Ci si può affidare anche a cultivar sterili per superare il problema dei frutti che imbrattano le auto: per esempio con Morus alba ‘Fruitless’ o ‘Stribbling’ rinunciamo ai frutti del gelso bianco, senza perdere le qualità di resistenza che ci interessano per un suo uso urbano.
Oppure possiamo fare ricorso al sesso di una pianta dioica (ossia che ha frutti maschili e femminili su individui separati) per bypassare certi inconvenienti: utilizzando Populus nigra var. italica di sesso maschile, orneremo una strada con una alberatura insolita e in più il problema dei piumini allergeni dei pioppi sarà ridotto.
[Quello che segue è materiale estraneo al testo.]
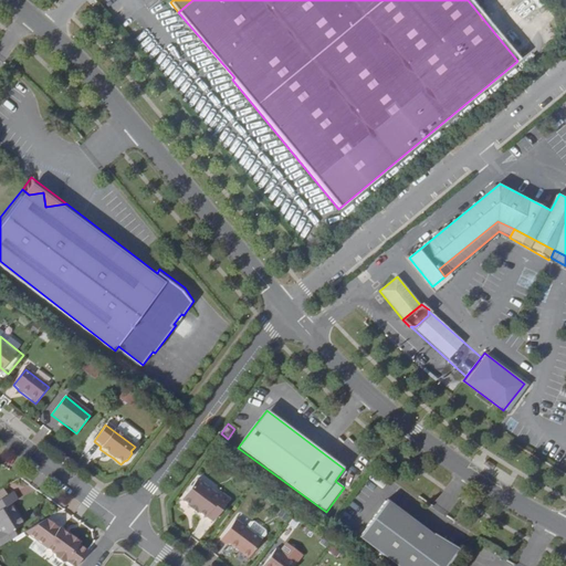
[(218,498),(196,481),(180,501),(187,505),(186,507),(194,513),(195,512),(203,519),(205,516),(212,522),(228,501),(220,495),(218,498)]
Laddove lo spazio è davvero angusto da non poter inserire specie arboree si può far ricorso a piantagioni “non convenzionali”, inserendo nelle apposite buche alti arbusti scelti per la forma e dimensioni adeguate. La stessa Photinia x fraseri ‘Red Robin’ potrebbe essere usata a tale scopo invece di costringerla sempre negli spazi stretti di una siepe. Oltre a questa anche molti viburni (es. Viburnum lantana), le lonicere arbustive (Lonicera tartarica, Lonicera fragrantissima), i lillà (Syringa spp.), i Philadelphus, i cotoneaster (es. Cotoneaster roseus), gli evonimi decidui, i Berberis e innumerevoli altre possibilità.
Riguardo a Bologna si può dire che, per quanto concerne le alberature, la situazione è buona solo in parte.
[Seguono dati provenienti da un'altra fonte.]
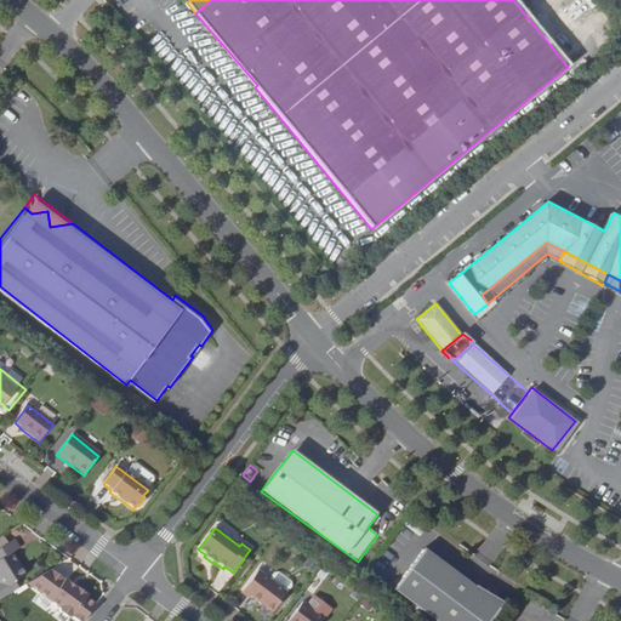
[(9,545),(0,550),(0,582),(4,590),(26,577),(12,554),(20,550),(15,541),(9,545)]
Se da un lato la maggiore variabilità nella scelta delle essenze è palese, dall’altro vi sono ancora gravi problemi dovuti a una gestione non proprio ottimale del complesso verde e alle distanze delle nuove piantagioni.
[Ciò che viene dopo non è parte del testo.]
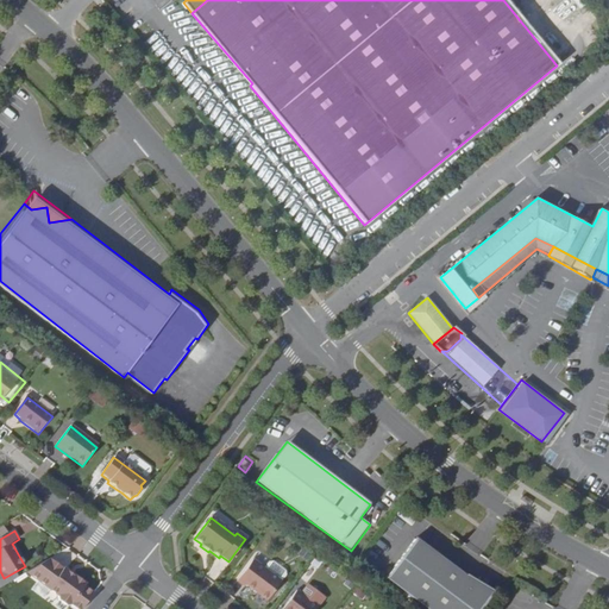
[(385,578),(426,608),(481,608),(495,592),(466,576),(465,577),(415,539),(385,578)]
Se i tecnici dell’ufficio competente riuscissero a comprendere che ciascun individuo vegetale va trattato come tale (e non come un oggetto da correggere e modificare costantemente con interventi superflui), la qualità del verde urbano aumenterebbe in maniera significativa. Basterebbe recarsi in campagna, o nei boschi, per capire cosa vuol dire evoluzione della forma di un individuo vegetale e di conseguenza il potenziale valore compositivo dell’albero nell’architettura urbana.
Il percorso da fare è ancora lungo. Si dovrebbe puntare alla migliore preparazione e formazione da parte delle università (scuole o corsi) per la risoluzione di tale problema.
Anche il cittadino comune, senza essere eccessivamente pedante o scrupoloso, deve intendere il significato di questo passaggio e pretendere una buona qualità del verde che lo circonda.